How to Parse HTML in Python

09/12/2021

Contents

In this article, you will learn how to parse HTML in Python.

Parsing HTML

There are several libraries available in Python to parse HTML, and each has its own strengths and weaknesses.

Here are some of the most popular options:

BeautifulSoup

BeautifulSoup is a library that makes it easy to scrape information from web pages. It sits on top of an HTML or XML parser, providing Python ways of accessing data in HTML and XML files. You can install it using “pip install beautifulsoup4”.

lxml

lxml is a library that provides a way to parse HTML and XML documents. It’s a fast and easy-to-use library that is capable of handling even the largest and most complex HTML documents. You can install it using “pip install lxml”.

html.parser

The built-in html.parser library provides basic HTML parsing capabilities for those who don’t want to install any additional libraries.

Here’s an example using BeautifulSoup to parse an HTML document:

from bs4 import BeautifulSoup

html_doc = """
<html>
  <head>
    <title>My Page Title</title>
  </head>
  <body>
    <h1>My Heading</h1>
    <p>My paragraph.</p>
  </body>
</html>
"""

soup = BeautifulSoup(html_doc, 'html.parser')
print(soup.title.string) # My Page Title
print(soup.body.p.string) # My paragraph.

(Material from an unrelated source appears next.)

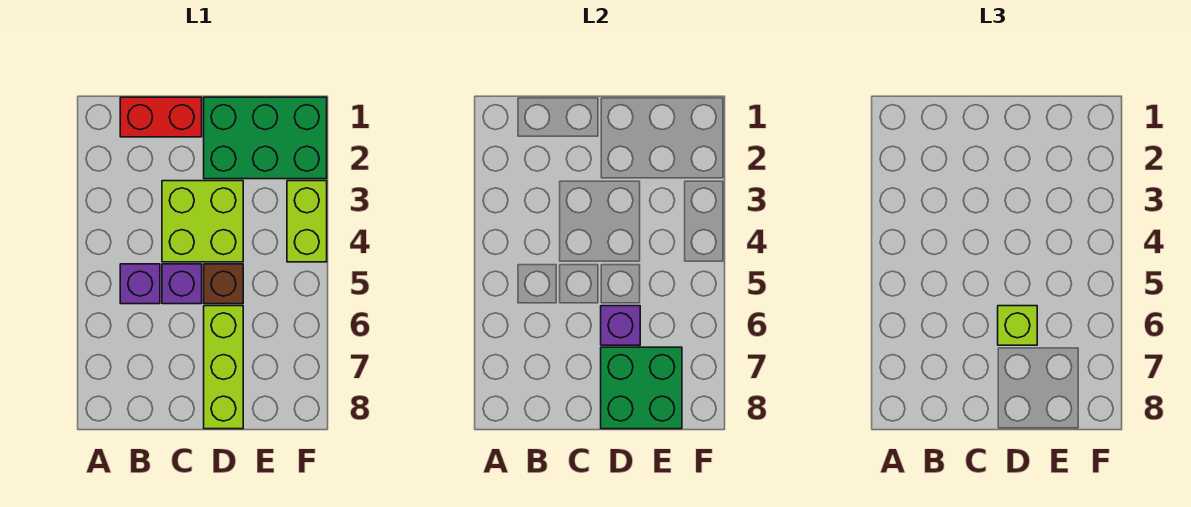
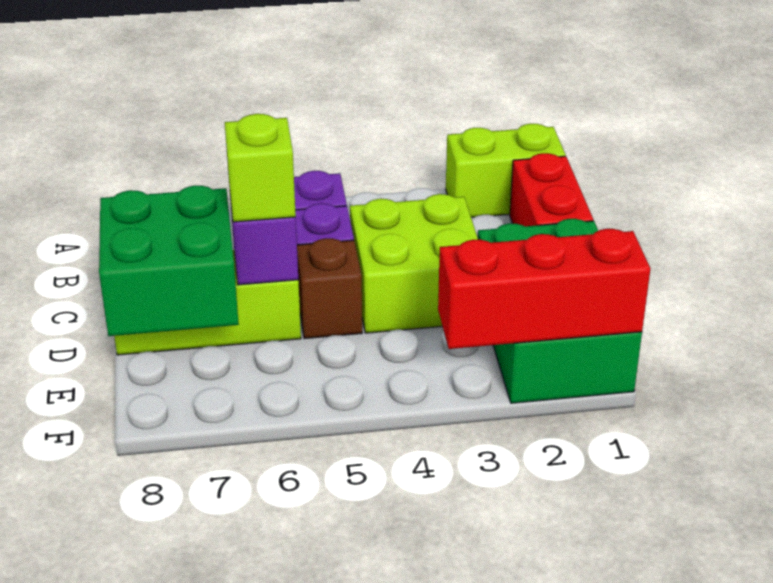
none -> red 1x3 brick [438,229,650,349]
lime 1x2 brick [287,181,327,262] -> lime 1x2 brick moved to [446,124,566,217]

When choosing a library, it’s important to consider the size and complexity of the HTML documents you’ll be working with, as well as your own personal preferences. If you’re just starting out and don’t need advanced features, html.parser is a good choice. If you’re working with larger or more complex documents, or if you need additional features like XSLT or schema validation, then you may want to consider BeautifulSoup or lxml.